**ASSIGNMENT 1**
Rewrite the usability test write-up from "The Business team" down to "and Ventajon cards.", with "financing" renamed to "installment credit" each time it occurs.

**PAGE EXTRACT**
App Usability Test of an internal app IKEA

APP USABILITY TEST

Role:

UX Researcher | Co - Create

As a UX Designer & Co-Creator, I co-led with a colleague the first official usability test at IKEA Island, from conception to results presentation.

Company:

Bitbox SL (IKEA Islands)

Stakeholders:

Business, Training, Product Managers, QA, Human Resources and UX/UI

Tools:

Figma, Fitjam, Useberry, Excel, Google Sheets & Docs, Drive, SurveyMonkey, and Skype

📍 Context and Trigger

The Walk The Store (WTS) app is an internal mobile application used by employees to streamline the in-store shopping process for customers. They check stock, scan products, generate shopping lists, and carry out checkout processes.

The Business team wanted to introduce a new multi-card payment and financing feature, a significant extension of the payment flow that involved:

Combining multiple payment methods.
Activating financing under specific conditions for IKEA Family Mastercard and Ventajon cards.

Up until that point, formal usability tests had not been conducted at IKEA Island prior to developing new functionalities.

This led to:

Redesigns after detecting issues in production.
Wasted time and resources.
Low adoption of certain functionalities.

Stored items

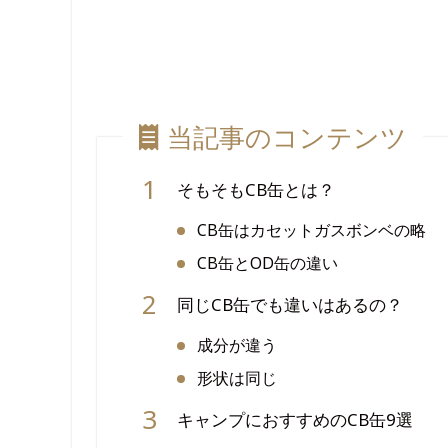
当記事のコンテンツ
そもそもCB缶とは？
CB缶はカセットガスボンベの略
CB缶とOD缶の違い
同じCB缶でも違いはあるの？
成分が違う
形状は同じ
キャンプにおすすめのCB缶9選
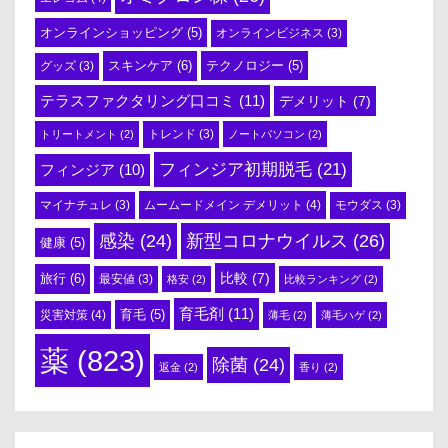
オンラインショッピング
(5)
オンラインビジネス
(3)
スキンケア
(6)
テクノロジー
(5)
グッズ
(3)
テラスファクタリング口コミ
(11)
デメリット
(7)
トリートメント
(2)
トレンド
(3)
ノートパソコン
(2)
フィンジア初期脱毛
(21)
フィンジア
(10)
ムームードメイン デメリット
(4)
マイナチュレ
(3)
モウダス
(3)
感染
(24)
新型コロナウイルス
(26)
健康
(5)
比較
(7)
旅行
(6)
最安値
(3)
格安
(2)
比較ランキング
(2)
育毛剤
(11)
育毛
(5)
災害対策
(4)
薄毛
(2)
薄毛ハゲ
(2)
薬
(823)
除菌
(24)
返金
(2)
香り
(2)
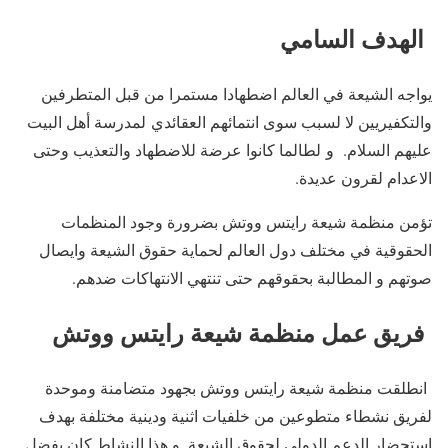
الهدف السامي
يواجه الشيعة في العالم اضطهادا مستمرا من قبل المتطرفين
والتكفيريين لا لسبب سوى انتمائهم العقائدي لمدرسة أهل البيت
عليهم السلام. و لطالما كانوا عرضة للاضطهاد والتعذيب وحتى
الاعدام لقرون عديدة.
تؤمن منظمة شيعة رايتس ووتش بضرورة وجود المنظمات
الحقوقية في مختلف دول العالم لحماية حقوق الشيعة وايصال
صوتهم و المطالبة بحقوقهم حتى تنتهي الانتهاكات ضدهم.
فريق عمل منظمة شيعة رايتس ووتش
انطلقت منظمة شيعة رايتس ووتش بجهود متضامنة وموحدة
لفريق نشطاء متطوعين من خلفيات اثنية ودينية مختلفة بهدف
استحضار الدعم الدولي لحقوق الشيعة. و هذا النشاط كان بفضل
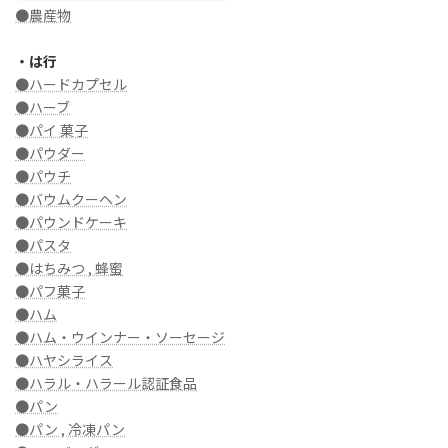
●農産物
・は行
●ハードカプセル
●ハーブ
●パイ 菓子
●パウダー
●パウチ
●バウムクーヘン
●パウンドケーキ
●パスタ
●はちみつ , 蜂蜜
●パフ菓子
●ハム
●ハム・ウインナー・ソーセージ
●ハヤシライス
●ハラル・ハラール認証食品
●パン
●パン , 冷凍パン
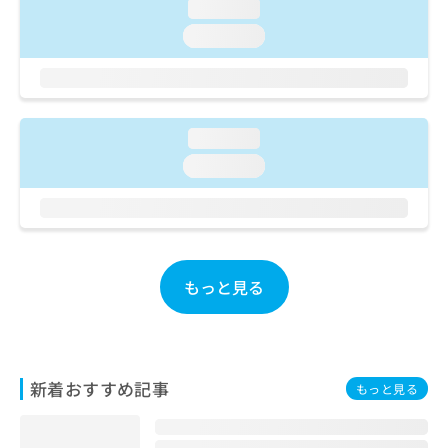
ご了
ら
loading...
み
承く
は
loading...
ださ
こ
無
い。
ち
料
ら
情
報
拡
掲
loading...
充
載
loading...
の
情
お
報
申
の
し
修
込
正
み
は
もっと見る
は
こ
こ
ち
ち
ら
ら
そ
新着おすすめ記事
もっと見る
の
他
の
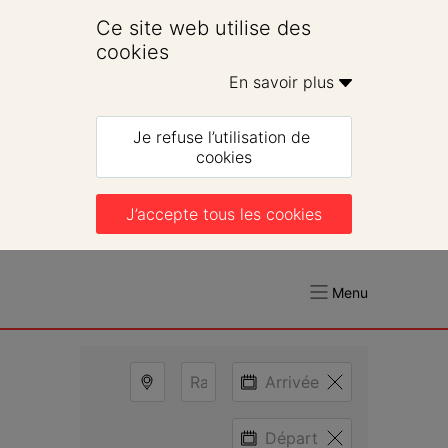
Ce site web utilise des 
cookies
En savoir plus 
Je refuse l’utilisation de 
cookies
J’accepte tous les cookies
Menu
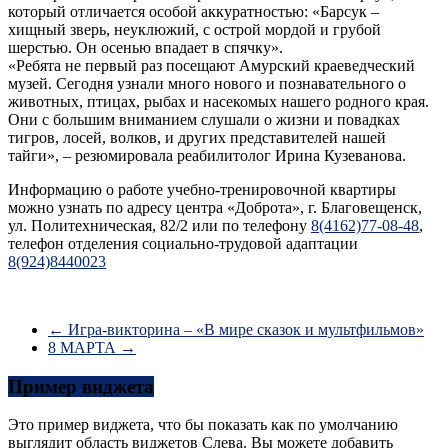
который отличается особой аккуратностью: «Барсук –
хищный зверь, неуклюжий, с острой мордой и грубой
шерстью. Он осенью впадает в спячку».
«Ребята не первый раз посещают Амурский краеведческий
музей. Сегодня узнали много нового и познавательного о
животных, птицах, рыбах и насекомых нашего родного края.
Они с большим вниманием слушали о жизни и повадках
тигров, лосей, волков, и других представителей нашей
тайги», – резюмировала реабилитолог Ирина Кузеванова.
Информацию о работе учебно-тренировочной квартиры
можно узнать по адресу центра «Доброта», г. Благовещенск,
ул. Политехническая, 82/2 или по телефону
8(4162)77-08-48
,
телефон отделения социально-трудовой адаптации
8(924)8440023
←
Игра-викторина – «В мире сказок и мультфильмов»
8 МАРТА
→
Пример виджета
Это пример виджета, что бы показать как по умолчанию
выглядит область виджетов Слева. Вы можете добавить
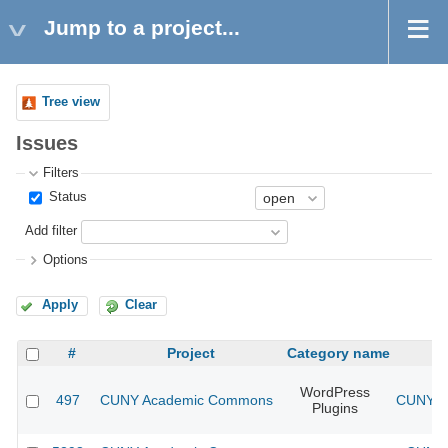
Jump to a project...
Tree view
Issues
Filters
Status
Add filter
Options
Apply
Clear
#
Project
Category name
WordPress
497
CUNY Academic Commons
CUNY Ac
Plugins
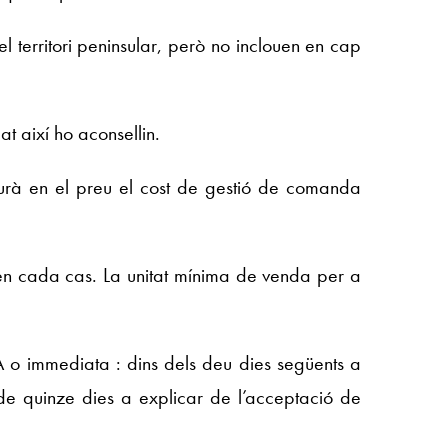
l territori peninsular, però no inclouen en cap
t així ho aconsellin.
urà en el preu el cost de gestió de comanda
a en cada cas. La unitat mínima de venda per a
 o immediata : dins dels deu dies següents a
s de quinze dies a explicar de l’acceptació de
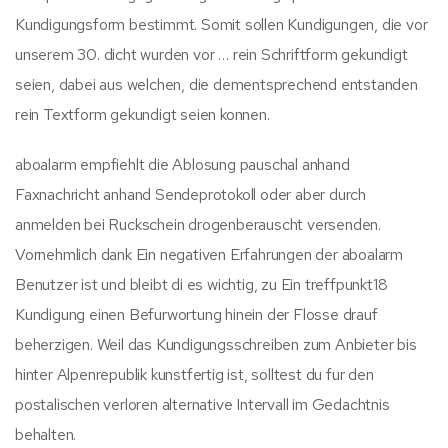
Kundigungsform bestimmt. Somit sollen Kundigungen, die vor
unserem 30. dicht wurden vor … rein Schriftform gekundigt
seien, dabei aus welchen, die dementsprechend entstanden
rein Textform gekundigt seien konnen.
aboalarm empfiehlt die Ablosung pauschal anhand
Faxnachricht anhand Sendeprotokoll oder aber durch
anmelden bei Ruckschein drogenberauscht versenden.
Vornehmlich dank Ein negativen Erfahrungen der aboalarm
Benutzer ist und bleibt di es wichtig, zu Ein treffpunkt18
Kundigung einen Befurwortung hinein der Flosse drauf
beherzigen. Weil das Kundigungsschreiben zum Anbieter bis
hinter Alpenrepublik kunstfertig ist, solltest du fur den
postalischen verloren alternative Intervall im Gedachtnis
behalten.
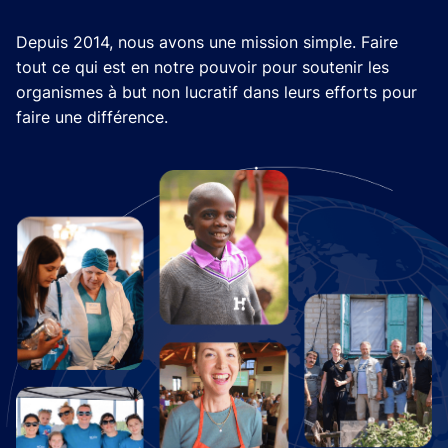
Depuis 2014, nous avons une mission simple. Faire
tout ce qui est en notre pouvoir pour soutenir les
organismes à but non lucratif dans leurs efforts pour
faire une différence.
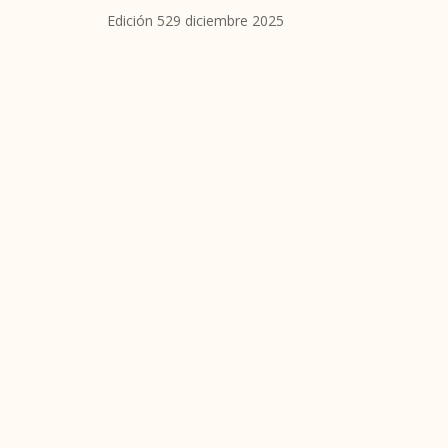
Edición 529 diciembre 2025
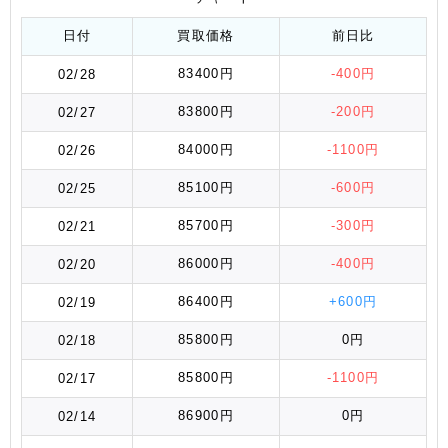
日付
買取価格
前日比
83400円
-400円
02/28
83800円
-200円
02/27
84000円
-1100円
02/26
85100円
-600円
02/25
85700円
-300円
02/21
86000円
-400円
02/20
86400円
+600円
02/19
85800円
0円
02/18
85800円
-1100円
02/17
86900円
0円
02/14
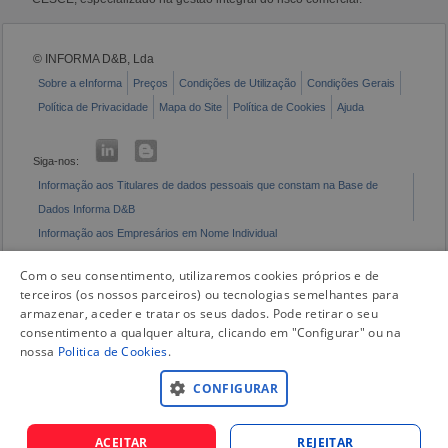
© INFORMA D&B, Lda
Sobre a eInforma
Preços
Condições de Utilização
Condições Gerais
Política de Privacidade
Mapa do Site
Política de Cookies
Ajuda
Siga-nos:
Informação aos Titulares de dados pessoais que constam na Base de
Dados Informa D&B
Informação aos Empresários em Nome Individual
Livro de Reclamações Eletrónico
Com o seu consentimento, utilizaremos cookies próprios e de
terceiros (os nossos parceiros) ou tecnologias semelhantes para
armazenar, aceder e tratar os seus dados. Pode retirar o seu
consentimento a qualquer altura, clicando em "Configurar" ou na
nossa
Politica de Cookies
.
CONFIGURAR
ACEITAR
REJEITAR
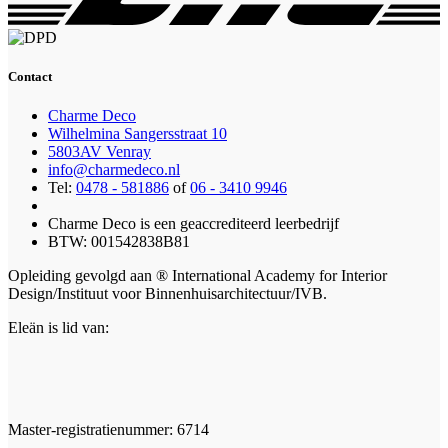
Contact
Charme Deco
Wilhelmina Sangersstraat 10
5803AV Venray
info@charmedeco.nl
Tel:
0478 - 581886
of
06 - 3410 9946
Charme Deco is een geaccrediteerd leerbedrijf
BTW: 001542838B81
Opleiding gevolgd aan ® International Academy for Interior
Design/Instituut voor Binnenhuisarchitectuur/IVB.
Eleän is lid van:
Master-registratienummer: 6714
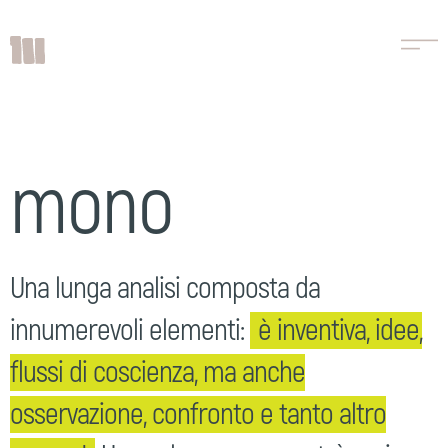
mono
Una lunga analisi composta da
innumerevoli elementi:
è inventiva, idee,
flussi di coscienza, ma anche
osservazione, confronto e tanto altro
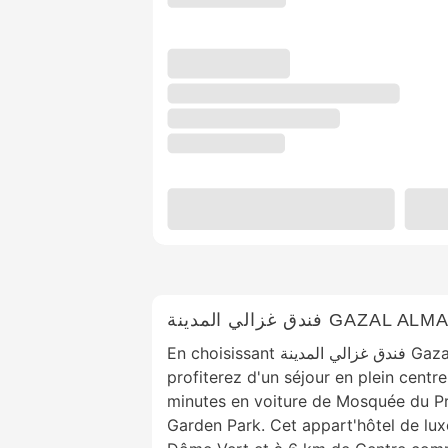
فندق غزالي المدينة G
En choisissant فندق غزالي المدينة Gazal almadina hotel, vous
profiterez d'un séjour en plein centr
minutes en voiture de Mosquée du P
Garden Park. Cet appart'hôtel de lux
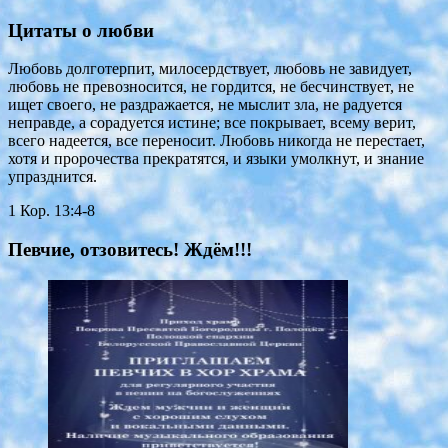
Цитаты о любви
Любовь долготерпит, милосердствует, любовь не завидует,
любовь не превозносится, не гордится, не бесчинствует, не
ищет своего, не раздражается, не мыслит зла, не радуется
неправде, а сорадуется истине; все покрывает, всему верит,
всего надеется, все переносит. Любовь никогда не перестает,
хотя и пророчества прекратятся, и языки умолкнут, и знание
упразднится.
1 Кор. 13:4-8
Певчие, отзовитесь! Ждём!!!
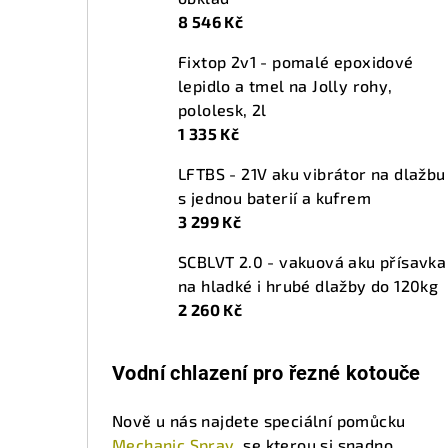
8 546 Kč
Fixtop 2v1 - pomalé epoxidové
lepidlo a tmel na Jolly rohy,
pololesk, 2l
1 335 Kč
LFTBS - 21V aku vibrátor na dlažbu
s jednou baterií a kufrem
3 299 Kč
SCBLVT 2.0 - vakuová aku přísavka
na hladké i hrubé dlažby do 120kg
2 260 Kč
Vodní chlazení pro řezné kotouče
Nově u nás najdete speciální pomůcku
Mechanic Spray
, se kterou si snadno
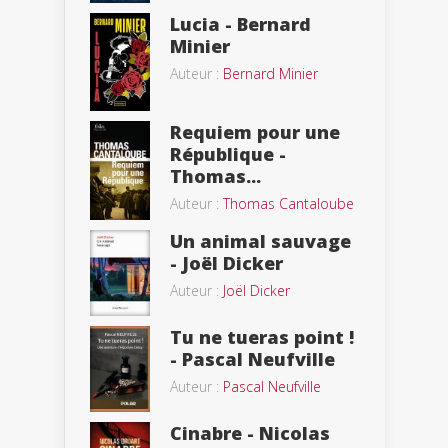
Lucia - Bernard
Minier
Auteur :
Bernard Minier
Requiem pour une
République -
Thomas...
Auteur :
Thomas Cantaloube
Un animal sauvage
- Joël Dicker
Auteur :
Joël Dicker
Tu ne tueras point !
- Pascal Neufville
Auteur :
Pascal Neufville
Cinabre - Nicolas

**ASSIGNMENT 2**
Return word for word every line of the stored items listing from the line containing "Edición 529 diciembre 2025" down to the line containing "Певчие, отзовитесь! Ждём!!!", including both of those lines, and leave the pictures out.

**WRITTEN REPLY 1**
The Business team wanted to introduce a new multi-card payment and installment credit feature, a significant extension of the payment flow that involved:

Combining multiple payment methods.
Activating installment credit under specific conditions for IKEA Family Mastercard and Ventajon cards.

**WRITTEN REPLY 2**
Edición 529 diciembre 2025
日付
買取価格
前日比
83400円
-400円
02/28
83800円
-200円
02/27
84000円
-1100円
02/26
85100円
-600円
02/25
85700円
-300円
02/21
86000円
-400円
02/20
86400円
+600円
02/19
85800円
0円
02/18
85800円
-1100円
02/17
86900円
0円
02/14
© INFORMA D&B, Lda
Sobre a eInforma
Preços
Condições de Utilização
Condições Gerais
Política de Privacidade
Mapa do Site
Política de Cookies
Ajuda
Siga-nos:
Informação aos Titulares de dados pessoais que constam na Base de
Dados Informa D&B
Informação aos Empresários em Nome Individual
Livro de Reclamações Eletrónico
Com o seu consentimento, utilizaremos cookies próprios e de
terceiros (os nossos parceiros) ou tecnologias semelhantes para
armazenar, aceder e tratar os seus dados. Pode retirar o seu
consentimento a qualquer altura, clicando em "Configurar" ou na
nossa
Politica de Cookies
.
CONFIGURAR
ACEITAR
REJEITAR
Contact
Charme Deco
Wilhelmina Sangersstraat 10
5803AV Venray
info@charmedeco.nl
Tel:
0478 - 581886
of
06 - 3410 9946
Charme Deco is een geaccrediteerd leerbedrijf
BTW: 001542838B81
Opleiding gevolgd aan ® International Academy for Interior
Design/Instituut voor Binnenhuisarchitectuur/IVB.
Eleän is lid van:
Master-registratienummer: 6714
mono
Una lunga analisi composta da
innumerevoli elementi:
è inventiva, idee,
flussi di coscienza, ma anche
osservazione, confronto e tanto altro
فندق غزالي المدينة G
En choisissant فندق غزالي المدينة Gazal almadina hotel, vous
profiterez d'un séjour en plein centr
minutes en voiture de Mosquée du P
Garden Park. Cet appart'hôtel de lux
Цитаты о любви
Любовь долготерпит, милосердствует, любовь не завидует,
любовь не превозносится, не гордится, не бесчинствует, не
ищет своего, не раздражается, не мыслит зла, не радуется
неправде, а сорадуется истине; все покрывает, всему верит,
всего надеется, все переносит. Любовь никогда не перестает,
хотя и пророчества прекратятся, и языки умолкнут, и знание
упразднится.
1 Кор. 13:4-8
Певчие, отзовитесь! Ждём!!!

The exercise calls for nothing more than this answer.